**PROBLEM TO WORK ON:** Collect all lines from the records below that include the word "ETCS".

**MATERIAL PROVIDED:**
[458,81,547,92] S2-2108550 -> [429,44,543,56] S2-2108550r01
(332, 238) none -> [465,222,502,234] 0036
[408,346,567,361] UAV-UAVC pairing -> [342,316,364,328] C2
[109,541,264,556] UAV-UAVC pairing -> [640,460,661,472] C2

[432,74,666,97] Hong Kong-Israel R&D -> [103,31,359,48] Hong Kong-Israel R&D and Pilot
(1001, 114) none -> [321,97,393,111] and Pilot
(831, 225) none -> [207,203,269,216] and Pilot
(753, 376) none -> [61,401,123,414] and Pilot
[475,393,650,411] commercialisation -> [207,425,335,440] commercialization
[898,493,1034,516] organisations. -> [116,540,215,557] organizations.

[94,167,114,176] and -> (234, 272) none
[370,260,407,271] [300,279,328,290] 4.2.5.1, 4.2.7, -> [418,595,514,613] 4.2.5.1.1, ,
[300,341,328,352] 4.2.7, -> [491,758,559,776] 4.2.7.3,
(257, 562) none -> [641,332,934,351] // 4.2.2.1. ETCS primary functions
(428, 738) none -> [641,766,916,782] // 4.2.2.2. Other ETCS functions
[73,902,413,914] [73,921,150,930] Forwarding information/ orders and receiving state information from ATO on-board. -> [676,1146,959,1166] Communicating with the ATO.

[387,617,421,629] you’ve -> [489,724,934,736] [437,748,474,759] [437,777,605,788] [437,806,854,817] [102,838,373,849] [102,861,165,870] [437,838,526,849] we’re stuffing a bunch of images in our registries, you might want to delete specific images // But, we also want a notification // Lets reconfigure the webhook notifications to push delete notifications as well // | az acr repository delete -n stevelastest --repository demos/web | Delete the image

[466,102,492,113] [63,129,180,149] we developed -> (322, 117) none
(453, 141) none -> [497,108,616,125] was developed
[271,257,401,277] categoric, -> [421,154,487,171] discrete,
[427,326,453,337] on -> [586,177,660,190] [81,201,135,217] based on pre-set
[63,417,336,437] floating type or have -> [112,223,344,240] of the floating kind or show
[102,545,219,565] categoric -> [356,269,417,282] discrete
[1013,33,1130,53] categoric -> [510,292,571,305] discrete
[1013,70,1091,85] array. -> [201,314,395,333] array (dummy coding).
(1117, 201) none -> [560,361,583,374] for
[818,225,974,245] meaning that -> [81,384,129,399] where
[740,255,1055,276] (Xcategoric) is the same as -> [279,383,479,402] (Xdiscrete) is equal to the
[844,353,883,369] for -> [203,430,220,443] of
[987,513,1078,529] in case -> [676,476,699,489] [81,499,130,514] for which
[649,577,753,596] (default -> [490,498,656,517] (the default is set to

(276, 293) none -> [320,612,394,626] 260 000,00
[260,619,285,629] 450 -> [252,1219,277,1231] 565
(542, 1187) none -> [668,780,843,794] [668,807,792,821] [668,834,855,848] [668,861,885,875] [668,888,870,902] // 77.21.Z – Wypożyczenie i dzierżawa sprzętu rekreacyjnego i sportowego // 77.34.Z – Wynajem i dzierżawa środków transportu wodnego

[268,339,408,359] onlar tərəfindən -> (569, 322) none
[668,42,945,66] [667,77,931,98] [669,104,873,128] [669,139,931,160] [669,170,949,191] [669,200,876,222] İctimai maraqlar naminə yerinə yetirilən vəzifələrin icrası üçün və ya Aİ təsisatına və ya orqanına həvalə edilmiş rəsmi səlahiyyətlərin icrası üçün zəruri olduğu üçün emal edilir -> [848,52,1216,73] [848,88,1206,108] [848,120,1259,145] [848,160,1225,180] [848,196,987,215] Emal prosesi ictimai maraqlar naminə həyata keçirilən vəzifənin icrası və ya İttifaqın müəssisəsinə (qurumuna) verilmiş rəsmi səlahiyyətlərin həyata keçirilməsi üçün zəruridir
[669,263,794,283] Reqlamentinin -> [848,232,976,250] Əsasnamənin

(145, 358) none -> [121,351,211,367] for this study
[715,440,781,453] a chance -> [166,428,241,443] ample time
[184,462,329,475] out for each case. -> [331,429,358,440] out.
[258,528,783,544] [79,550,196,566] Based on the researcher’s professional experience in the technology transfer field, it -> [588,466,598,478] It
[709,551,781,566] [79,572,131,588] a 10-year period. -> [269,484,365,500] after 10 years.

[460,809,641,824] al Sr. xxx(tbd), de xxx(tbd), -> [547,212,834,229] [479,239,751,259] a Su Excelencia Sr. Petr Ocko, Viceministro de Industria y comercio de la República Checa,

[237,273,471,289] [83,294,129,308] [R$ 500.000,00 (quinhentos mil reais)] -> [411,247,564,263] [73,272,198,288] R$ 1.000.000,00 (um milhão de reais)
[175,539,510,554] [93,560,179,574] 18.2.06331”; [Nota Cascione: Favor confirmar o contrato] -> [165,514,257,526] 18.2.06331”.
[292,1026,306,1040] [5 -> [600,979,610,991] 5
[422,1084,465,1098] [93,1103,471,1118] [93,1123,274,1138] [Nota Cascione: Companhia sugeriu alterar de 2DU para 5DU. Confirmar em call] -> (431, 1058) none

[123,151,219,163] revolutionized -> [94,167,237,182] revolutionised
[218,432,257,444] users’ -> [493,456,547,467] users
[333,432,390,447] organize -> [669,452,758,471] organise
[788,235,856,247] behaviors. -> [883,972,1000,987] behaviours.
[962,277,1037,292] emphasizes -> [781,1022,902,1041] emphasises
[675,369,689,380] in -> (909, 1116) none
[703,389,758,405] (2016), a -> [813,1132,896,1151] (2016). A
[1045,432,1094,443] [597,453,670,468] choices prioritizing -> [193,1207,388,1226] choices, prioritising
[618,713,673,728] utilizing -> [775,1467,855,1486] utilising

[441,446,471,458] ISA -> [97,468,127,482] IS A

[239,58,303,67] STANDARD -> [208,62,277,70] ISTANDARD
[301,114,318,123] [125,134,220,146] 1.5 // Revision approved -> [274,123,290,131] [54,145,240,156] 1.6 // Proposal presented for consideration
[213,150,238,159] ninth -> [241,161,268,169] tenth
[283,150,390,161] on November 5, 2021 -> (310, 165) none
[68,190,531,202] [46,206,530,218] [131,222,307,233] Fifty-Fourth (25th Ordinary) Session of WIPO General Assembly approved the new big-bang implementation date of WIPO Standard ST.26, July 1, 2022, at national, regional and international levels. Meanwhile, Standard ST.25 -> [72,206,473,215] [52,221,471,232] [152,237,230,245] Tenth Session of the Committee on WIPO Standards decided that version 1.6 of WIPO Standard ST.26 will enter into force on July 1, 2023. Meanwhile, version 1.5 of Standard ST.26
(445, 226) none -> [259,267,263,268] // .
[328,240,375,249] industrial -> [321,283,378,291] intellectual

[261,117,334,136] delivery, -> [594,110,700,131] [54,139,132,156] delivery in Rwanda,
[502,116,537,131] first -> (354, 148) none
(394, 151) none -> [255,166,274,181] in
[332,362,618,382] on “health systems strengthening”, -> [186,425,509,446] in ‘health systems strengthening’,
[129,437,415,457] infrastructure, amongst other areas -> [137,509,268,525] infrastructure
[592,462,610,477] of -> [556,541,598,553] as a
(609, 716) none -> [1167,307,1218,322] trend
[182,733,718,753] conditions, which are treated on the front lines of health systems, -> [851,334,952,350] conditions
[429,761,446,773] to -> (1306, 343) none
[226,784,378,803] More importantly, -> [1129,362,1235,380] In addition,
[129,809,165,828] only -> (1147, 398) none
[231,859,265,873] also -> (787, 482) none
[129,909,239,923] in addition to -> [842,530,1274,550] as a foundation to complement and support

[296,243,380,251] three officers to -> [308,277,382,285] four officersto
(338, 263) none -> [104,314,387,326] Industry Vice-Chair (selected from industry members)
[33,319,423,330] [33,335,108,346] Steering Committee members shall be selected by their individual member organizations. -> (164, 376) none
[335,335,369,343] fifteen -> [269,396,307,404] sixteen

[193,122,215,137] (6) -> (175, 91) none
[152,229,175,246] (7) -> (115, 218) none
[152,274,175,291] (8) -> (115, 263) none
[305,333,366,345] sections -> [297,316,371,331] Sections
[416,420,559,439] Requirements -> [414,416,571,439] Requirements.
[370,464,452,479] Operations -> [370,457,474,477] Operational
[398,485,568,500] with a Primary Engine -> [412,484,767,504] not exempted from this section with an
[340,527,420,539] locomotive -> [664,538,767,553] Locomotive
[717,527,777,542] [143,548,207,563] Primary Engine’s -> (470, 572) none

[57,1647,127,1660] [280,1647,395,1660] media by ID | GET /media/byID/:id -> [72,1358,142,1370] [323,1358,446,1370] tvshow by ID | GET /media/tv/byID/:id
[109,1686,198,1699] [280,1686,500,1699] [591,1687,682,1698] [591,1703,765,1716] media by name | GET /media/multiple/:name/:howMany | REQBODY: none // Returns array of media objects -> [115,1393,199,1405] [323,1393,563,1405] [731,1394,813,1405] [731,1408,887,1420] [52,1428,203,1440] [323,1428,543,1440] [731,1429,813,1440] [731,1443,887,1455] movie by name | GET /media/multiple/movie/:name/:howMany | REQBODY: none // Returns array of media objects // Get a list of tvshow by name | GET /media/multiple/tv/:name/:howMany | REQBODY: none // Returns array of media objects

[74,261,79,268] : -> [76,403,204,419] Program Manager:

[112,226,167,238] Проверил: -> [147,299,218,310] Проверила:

**FINISHED EXERCISE:**
(257, 562) none -> [641,332,934,351] // 4.2.2.1. ETCS primary functions
(428, 738) none -> [641,766,916,782] // 4.2.2.2. Other ETCS functions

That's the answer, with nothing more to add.